Occorrerebbero, ed è esattamente quello che i giovani chiedono a gran voce, «insegnanti motivati e carismatici» perché, inutile negarlo, il miglior metodo per apprendere qualcosa o appassionarvisi è la fascinazione, come accade sempre o quasi per ogni cosa nella vita.
Forse siamo oggi in presenza di un’alienazione ben più radicale di quella denunciata da Marx, ipotizza Galimberti, vittime tutti di una società nella quale «l’uomo non è più il soggetto del suo operare, ma il semplice esecutore di azioni descritte e prescritte dall’apparato tecnico», sempre in nome di quegli imperativi categorici che neanche si vuol più sapere con esattezza dove condurranno il mondo intero (efficienza, produttività, lavoro, guadagno, crescita, consumo…).

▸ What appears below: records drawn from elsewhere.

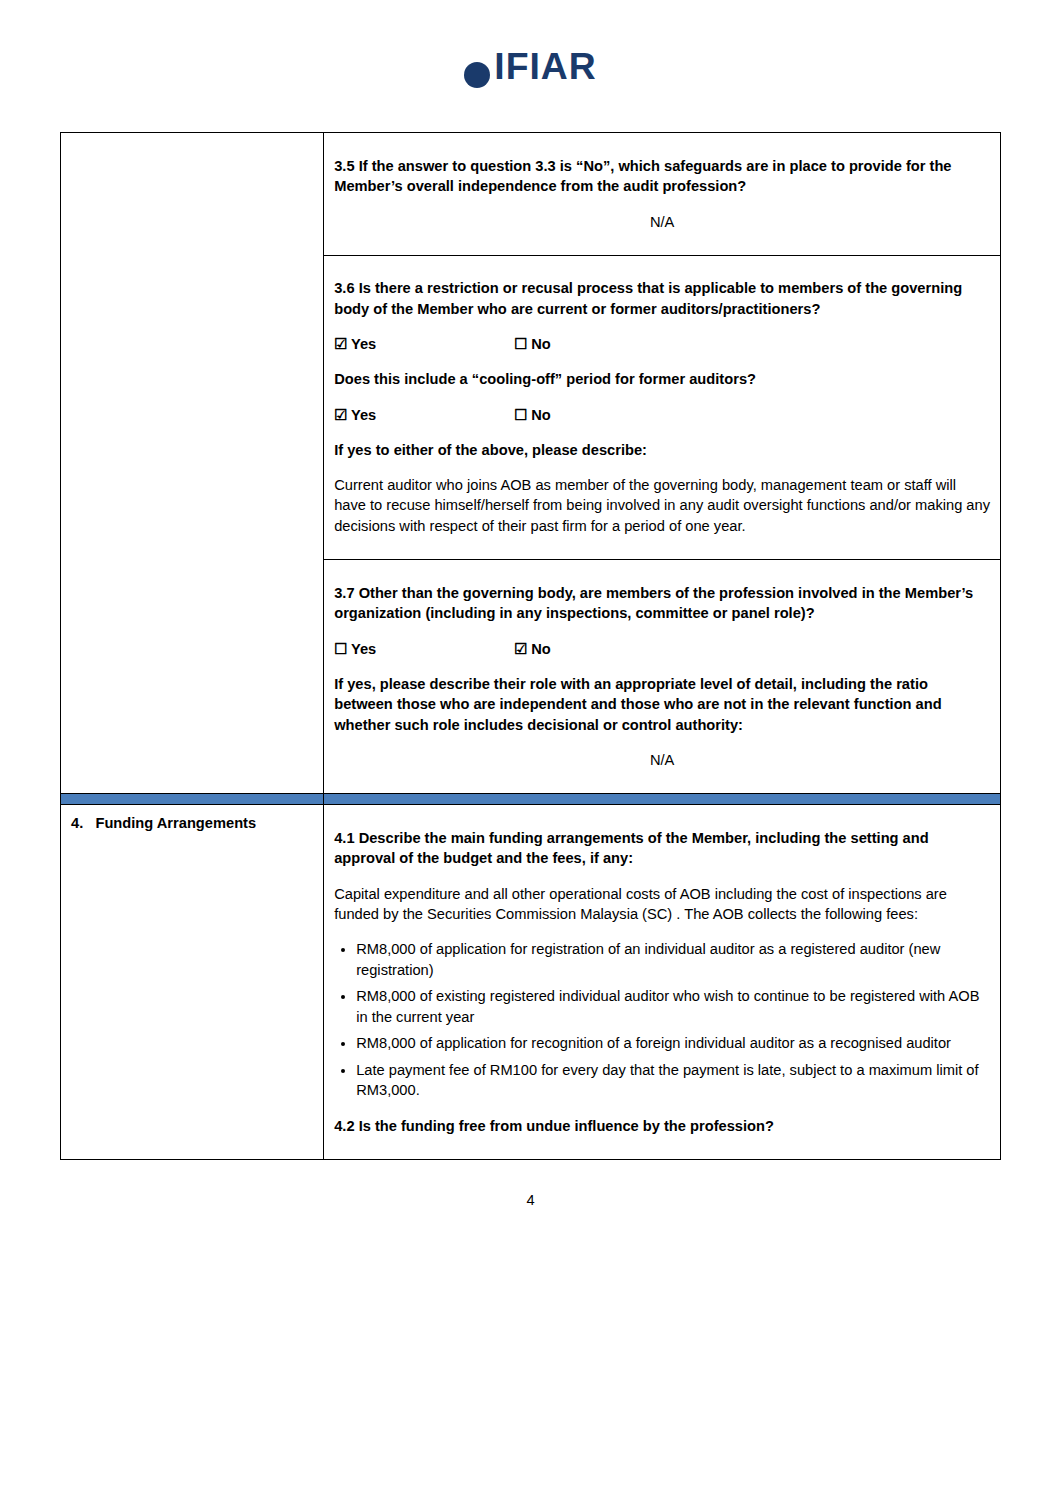IFIAR
| | 3.5 If the answer to question 3.3 is “No”, which safeguards are in place to provide for the Member’s overall independence from the audit profession? N/A |
| | 3.6 Is there a restriction or recusal process that is applicable to members of the governing body of the Member who are current or former auditors/practitioners? ☑ Yes ☐ No Does this include a “cooling-off” period for former auditors? ☑ Yes ☐ No If yes to either of the above, please describe: Current auditor who joins AOB as member of the governing body, management team or staff will have to recuse himself/herself from being involved in any audit oversight functions and/or making any decisions with respect of their past firm for a period of one year. |
| | 3.7 Other than the governing body, are members of the profession involved in the Member’s organization (including in any inspections, committee or panel role)? ☐ Yes ☑ No If yes, please describe their role with an appropriate level of detail, including the ratio between those who are independent and those who are not in the relevant function and whether such role includes decisional or control authority: N/A |
| 4. Funding Arrangements | 4.1 Describe the main funding arrangements of the Member, including the setting and approval of the budget and the fees, if any: Capital expenditure and all other operational costs of AOB including the cost of inspections are funded by the Securities Commission Malaysia (SC) . The AOB collects the following fees: RM8,000 of application for registration of an individual auditor as a registered auditor (new registration) RM8,000 of existing registered individual auditor who wish to continue to be registered with AOB in the current year RM8,000 of application for recognition of a foreign individual auditor as a recognised auditor Late payment fee of RM100 for every day that the payment is late, subject to a maximum limit of RM3,000. 4.2 Is the funding free from undue influence by the profession? |
4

Un saggio fuor di dubbio interessante La parola ai giovani di Umberto Galimberti. Un libro che obbliga chi legge a interrogarsi, insieme all’autore, insieme ai giovani e per loro sul senso di tanti atteggiamenti dati troppo per scontati. Come il fatto che se la felicità consiste nella realizzazione di sé, «che senso ha una vita dove si ha l’impressione che altro non resti se non eseguire azioni descritte e prescritte dagli apparati di appartenenza»? Un libro necessario, assolutamente da leggere.